Je laisse de côté les (1)actions qui sont au premier abord reconnues contraires au devoir, bien qu'à tel ou tel point de vue elles puissent être utiles; car pour ces actions jamais précisément la question ne se pose de savoir s'il est possible qu'elles aient eu lieu par devoir, puisqu'elles vont même contre le devoir. Je laisse également de côté les actions qui sont réellement (2) conformes au devoir, pour lesquelles les hommes n'ont aucune inclination immédiate, qu'ils n'en accomplissent pas moins cependant, parce qu'une autre inclination les y pousse. Car, dans ce cas, il est facile de distinguer si l'action conforme au devoir a eu lieu par devoir ou par vue intéressée. Il est bien plus malaisé de marquer cette distinction dès que l'action est conforme au devoir, et que par surcroît encore le sujet a pour elle (a) une inclination immédiate. Par exemple, il est sans doute conforme au devoir que le débitant n'aille pas surfaire le client inexpérimenté, et même c'est ce que ne fait jamais dans tout grand commerce le marchand avisé; il établit au contraire un prix fixe, le même pour tout le monde, si bien qu'un enfant achète chez lui à tout aussi bon compte que n'importe qui. On est donc loyalement servi; mais ce n'est pas à beaucoup près suffisant pour qu'on en retire cette conviction que le marchand s'est ainsi conduit par devoir et par des principes de probité; son intérêt l'exigeait, et l'on ne peut pas supposer ici qu'il dût avoir encore par surcroît pour ses clients une inclination immédiate de façon à ne faire, par affection pour eux en quelque sorte, de prix plus avantageux à l'un qu'à l'autre. Voilà donc une action qui était accomplie, non par devoir, ni par inclination immédiate, mais seulement dans (b) une intention intéressée.

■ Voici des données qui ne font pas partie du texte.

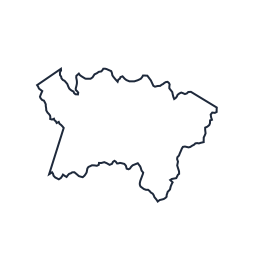 Itapiúna, Ceará, Brazil, rotated 339°
{"feature_id": "56859067B46365761499950", "entity_name": "Itapiúna", "entity_type": "district", "adm_level": 2, "iso_a3": "BRA", "parent_name": "Brazil", "parent_adm1": "Ceará", "projection": "robinson", "projection_center": [-38.958, -4.601], "detail": "fine", "context": "isolated", "style": "outline", "palette": "slate", "viewbox_px": 256, "rotation_deg": 339, "n_neighbors": 0, "source": "geoboundaries", "source_scale": "gbopen_adm2", "svg_char_len": 3081}
<svg xmlns="http://www.w3.org/2000/svg" viewBox="0 0 256 256"><g transform="rotate(339 128 128)"><path d="M86.6,48.7L58.5,55.4L58.9,57.1L59.0,59.3L59.8,60.6L61.2,62.8L59.7,64.3L58.2,65.9L57.0,67.3L57.1,69.0L57.9,71.1L59.3,72.3L59.6,74.5L59.7,76.4L59.1,78.0L58.7,80.1L58.0,82.3L58.4,84.8L59.2,86.6L59.7,88.4L59.4,90.0L58.6,91.7L60.1,92.9L62.2,92.8L62.1,94.4L63.0,95.9L63.2,97.8L65.5,97.5L65.6,99.6L66.6,101.1L67.4,103.0L68.0,104.9L37.8,142.9L39.4,142.6L41.2,142.1L41.6,143.8L41.4,145.9L42.3,148.1L43.4,149.3L45.0,151.1L47.4,150.6L49.2,149.4L50.6,148.2L51.7,149.9L53.1,151.7L54.8,150.6L56.6,149.7L58.3,149.8L60.0,149.4L62.1,150.1L63.7,153.0L64.9,155.3L66.3,156.4L68.1,157.7L70.3,156.9L71.7,156.0L73.4,154.7L74.6,152.8L75.6,151.2L77.1,150.2L78.8,150.1L81.0,149.9L83.3,150.9L85.4,152.1L87.5,151.9L88.4,150.2L90.5,151.1L93.6,151.4L95.5,153.2L97.6,155.8L100.2,155.7L101.9,154.2L103.6,153.8L104.5,155.0L105.1,157.2L106.5,157.6L108.0,157.7L109.6,158.7L111.7,160.2L112.5,162.4L112.2,165.5L113.7,166.7L115.2,166.6L117.1,165.3L119.0,164.5L124.5,164.4L125.1,166.5L125.6,168.2L125.6,170.0L125.4,172.6L126.2,175.1L125.2,176.5L120.5,181.8L119.2,183.8L118.7,185.3L118.7,187.1L120.9,190.6L122.6,192.1L124.6,192.9L125.6,194.6L126.2,196.4L127.5,198.1L127.9,199.9L127.9,202.1L128.9,205.0L129.4,207.3L131.7,206.6L133.9,206.9L135.9,207.1L137.9,206.7L139.4,206.0L140.1,204.4L141.2,203.1L142.2,201.8L143.6,201.2L145.2,200.4L146.9,197.9L148.7,196.0L150.2,194.7L148.8,191.7L150.7,191.3L155.1,192.1L156.4,190.9L157.8,189.6L159.3,189.1L160.1,186.8L160.5,180.6L162.6,177.3L162.7,174.6L163.6,173.0L165.7,172.0L167.3,170.2L169.3,168.2L171.0,166.4L172.5,165.3L174.5,165.7L177.6,167.8L179.4,168.0L181.6,167.5L183.6,167.3L185.4,166.5L187.2,166.9L188.7,167.8L190.6,167.9L193.6,168.3L194.2,166.7L195.3,164.0L197.0,162.4L198.5,160.8L199.4,157.3L200.2,155.3L202.5,155.2L204.9,154.4L206.2,153.0L207.4,150.3L209.3,150.4L209.4,147.9L210.0,145.1L212.2,143.8L214.5,145.0L216.5,144.8L217.3,142.7L218.2,140.7L199.7,116.8L197.2,116.0L195.3,116.8L193.3,116.7L191.7,115.1L190.4,114.0L188.2,114.2L186.2,114.8L184.8,116.2L183.2,117.1L181.5,117.5L181.5,115.3L181.8,112.6L182.2,110.3L180.8,105.8L181.6,103.8L182.5,102.2L182.3,100.6L181.5,99.1L180.0,98.7L178.2,98.9L176.6,99.5L174.7,99.7L173.2,100.2L170.6,99.4L168.0,99.1L166.8,97.7L166.4,91.8L164.8,86.1L162.6,85.1L160.8,84.4L159.5,85.5L157.6,86.6L155.7,86.8L154.1,86.9L152.2,86.8L150.6,86.7L148.6,85.9L146.0,84.9L143.7,82.7L142.6,80.9L141.4,77.8L139.2,77.8L138.1,79.0L136.3,79.4L134.9,81.1L133.8,78.3L132.8,75.3L132.3,73.3L132.7,70.8L132.7,68.9L130.7,66.9L129.1,65.3L127.8,64.4L126.2,63.8L124.9,64.8L123.4,65.6L120.8,65.1L118.6,65.7L116.0,65.9L114.7,66.8L113.1,68.0L110.7,68.6L107.9,67.5L105.9,66.7L104.9,65.4L103.0,62.9L102.0,61.3L101.6,59.6L98.5,60.8L97.7,62.4L97.3,65.0L96.8,66.8L96.1,68.4L94.8,70.4L93.4,72.3L92.9,73.8L93.7,75.5L94.2,77.1L93.3,78.7L91.1,77.7L90.2,76.1L90.2,74.4L89.1,73.3L88.2,72.0L87.3,70.2L87.1,67.6L87.1,65.1L86.4,63.1L85.7,61.2L84.4,59.8L83.7,57.8L84.0,56.1L83.5,54.2L84.4,51.6L86.1,50.3L86.6,48.7Z" fill="none" stroke="#1e293b" stroke-width="2"/></g></svg>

(3) Au contraire, conserver sa vie est un devoir, et c'est en outre une chose pour laquelle (a) chacun a encore une inclination immédiate. Or c'est pour cela que la sollicitude souvent inquiète que la plupart des hommes y apportent n'en est pas moins dépourvue de toute valeur intrinsèque et que leur maxime n'a aucun prix moral. Ils conservent la vie conformément au devoir sans doute, mais non par devoir. En revanche, que des contrariétés et un chagrin sans espoir aient enlevé à un homme tout goût de vivre, si le malheureux, à l'âme forte, est plus indigné de son sort qu'il n'est découragé ou abattu, s'il désire la mort et cependant conserve la vie sans l'aimer, non par inclination ni par crainte, mais (b) par devoir, alors sa maxime a une valeur morale.
Kant, Fondements de la métaphysique des mœurs(1785) trad. V. Delbos, Delagrave, 1965, pp. 94-96.